Houve turventos que gostaram do trabalho do Polvo, muitos outros se decepcionaram. O problema é que ele deixou umas contas meio mal explicadas, mas mesmo assim elegeu seu sucessor, na verdade, uma sucessora, a Estrela do Sul. Deu ruim. Ela piorou o que ia bem e se embananou no relacionamento com o Parlamento. Não deixou saudade, nem mesmo na turma do Polvo. E os turventos já não conseguiam mais ser tão felizes assim. A bimba andava em baixa, trocada pela música que vinha do interior do reino, e os melhores jogadores de escamabol se mandavam cedo de RAT, em busca de reinos mais prósperos. Até a birinaite era falsificada.


Sem suas válvulas de escape, a população foi ficando amarga. Velhos preconceitos, redivivos, foram remexidos. O clima era bélico. E foi nesse ambiente insalubre que um ex-guarda real, o Sargentinho Baiacu, soturno e mesmo desconhecido, venceu as eleições seguintes. No mínimo, ainda que seu passado não abonasse grande prognóstico, era “diferente de tudo isso que está por aí”, como diziam muitos turventos. Sentado no trono, porém, deixou de lado seu discurso de campanha e se lambuzou de poder. Até parecia o período dos tubarões.

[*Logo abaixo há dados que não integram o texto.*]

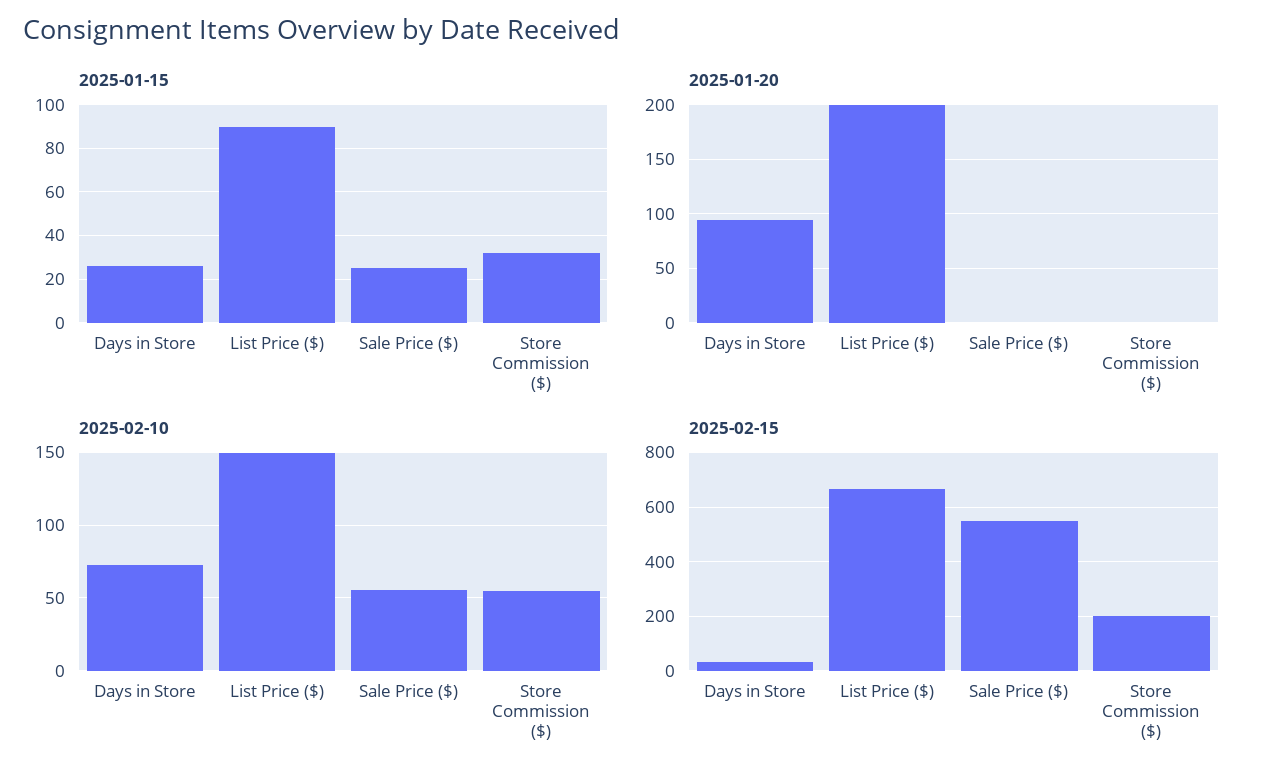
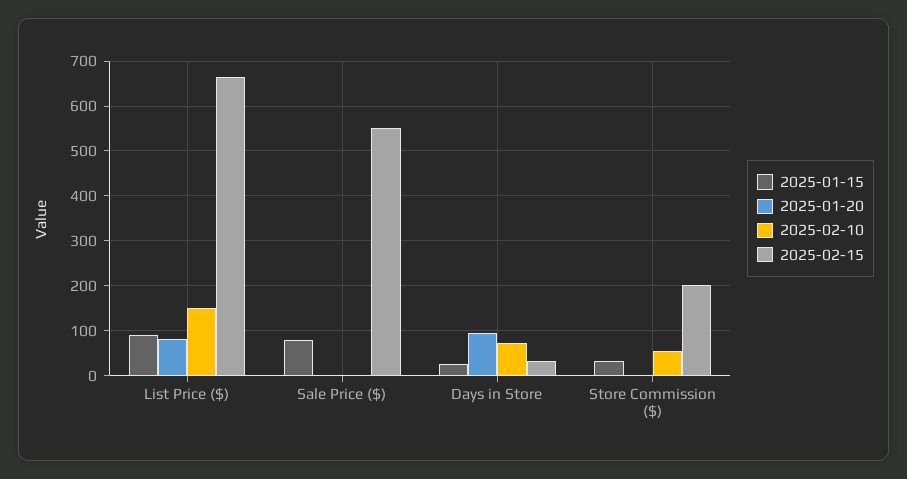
2025-01-15, Sale Price ($): 25 -> 80
2025-01-20, List Price ($): 200 -> 80
2025-02-10, Sale Price ($): 55 -> 0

Para piorar, um petroleiro que passara sobre RAT deixou vazar uma quantidade gigantesca de óleo, que fez milhares de vítimas fatais. Sargentinho minimizou: “É só um oleozinho, deixem de mimimi!”. A coisa ficou feia. E mesmo seus antigos apoiadores ficaram desconfiados quando ele seu uniu a uma ala do Parlamento que ele dizia execrar. Nos bastidores, houve até quem passasse a duvidar da idoneidade do rei. Principalmente depois de uma festa na qual o mandatário gritou: “E no meu bolso? Nada?”. “Tudo!”, responderam seus convivas. Do lado de fora, os turventos seguiam morrendo contaminados pelo óleo.